It's a marathon not a sprint, says Intercom's Greg Davis.
In Summary: Most product launches aren’t highly targeted. They generate record traffic days, but the bulk of that traffic comes from people who don’t end up buying.
It’s a common mistake to take your foot off the pedal when you get a product or feature into the hands of customers.
Instead, continual crafting of the perfect message, pricing and user experience should continue in small, thoughtful steps throughout the life of the product.
Start crafting experiences instead says Arjun Pisharody from MyPlanet.
In Summary: Product strategy is, for many, based on increasing features. Instead of focusing on building more functions, Arjun says, we should focus on building a better customer experience. Improving customer experience shifts the focus to the emotions and the desires of the end customer which are more enduring.
Providing customers with great experiences is how brands cut through the clutter and capture customer attention. By showing that our brand really cares and listens to its customers, you create positive space in a consumer’s mind.
Think problems not predictions, says ProdPad's Andrea Saez.
In Summary: As a product manager, you’re going to be wrong a lot. Yet product managers don’t change directions as often as they need to. This is mainly because, as Jeff Gothelf observed "Changing directions means admitting you were wrong. And most companies don’t reward being wrong.”
Planning for new features on a quarterly basis without anticipating change will cause your product to crumble. By focussing instead on the problems you plan to solve, and utilising a theme-based product roadmap in place of a date based one, you can adapt to change without sacrificing your commitments in the eyes of the team.
Part 3 in a great product series from Charles Du.

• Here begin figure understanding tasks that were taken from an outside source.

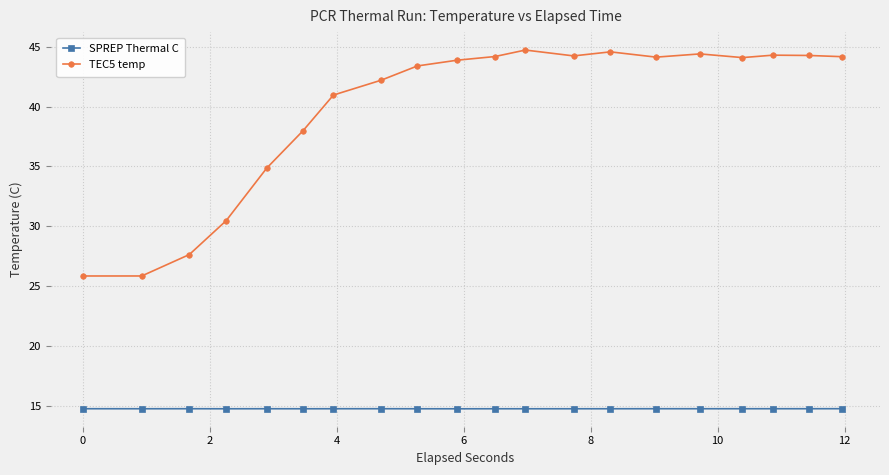

What are all the series names shown in the legend?

SPREP Thermal C, TEC5 temp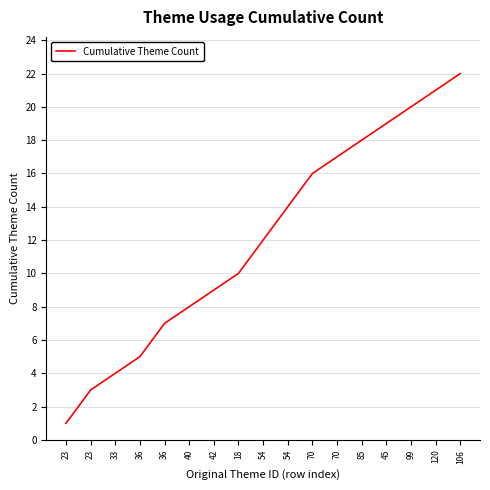

Is it true that the value at 40 is 11?

False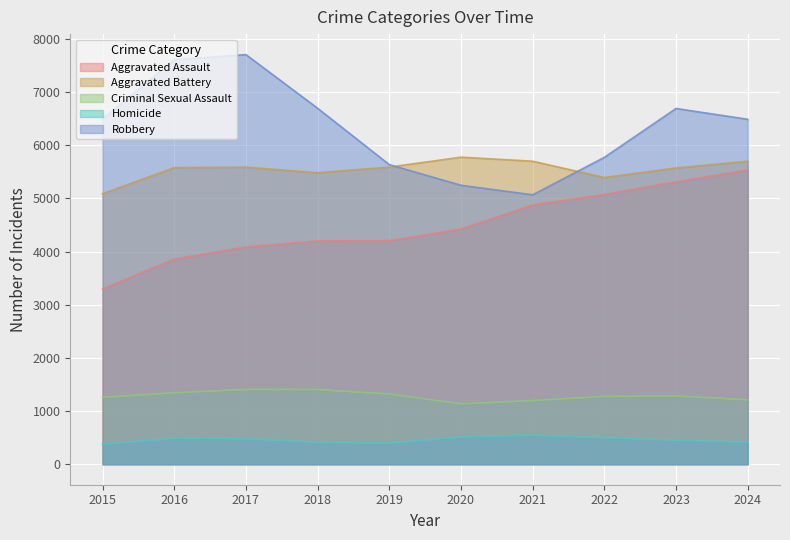

What is the smallest value displayed?

381.1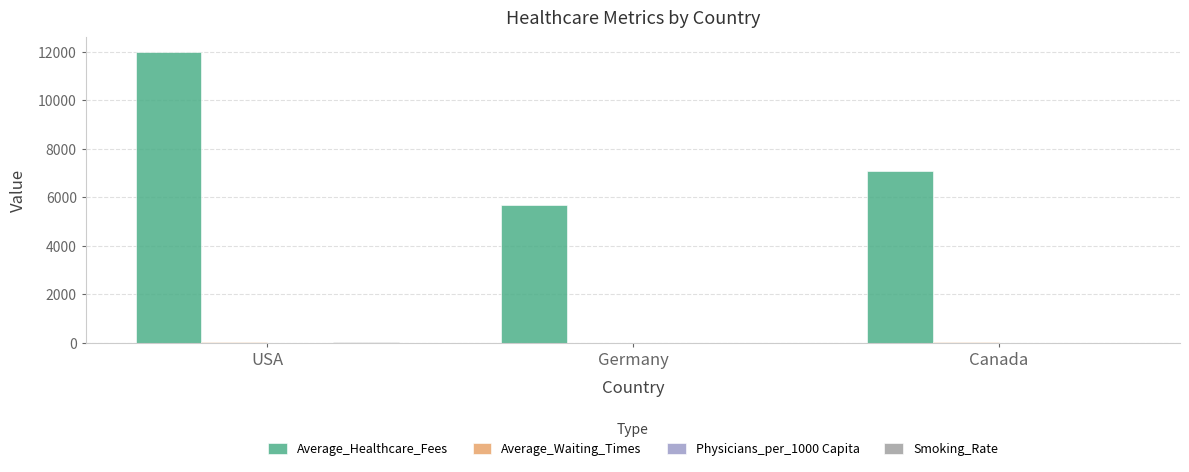

Does the chart contain stacked bars?

No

Charles' analysis of product insights from the CEOs of Silicon Valley Unicorns (Marissa Mayer, Brian Chessky so far) has been a consistently great read. In #3, he summarises Eric Schmidt's recollection of his time at the helm at Google.
Eric highlights the danger of scaling a product prematurely, the importance of building products that you love internally (no one at Google actually used Google Wave) and the long term benefits of being a high-margin vs a low margin business as the standout lessons learnt.
Pawel Grabowski from Smashing Copy on the mistakes that blow us up.
In Summary: Did you know AT&T launched a 'picturephone' in 1970 or that Google launched its own version of Second Life? Nope? That's because, even now, 30 to 45% of new products fail to deliver any meaningful financial return.
Pawel lists poor product / market fit, a failure to understand customer needs (or fixing a non-existing problem), and a lack of internal capabilities amongst other systemic reasons for failure.
Jim Semick from Product Plan on how to surprise and delight when presenting your Product Roadmap.
In Summary: How you say something is as important as what you say, and so it goes with gaining buy-in to your Product Roadmap.
Considering the specific interests of different stakeholders (from executives to engineers), talking in terms of value, backing up your decisions with evidence and using visual tools (instead of a spreadsheet) are ways you can secure engagement from stakeholders.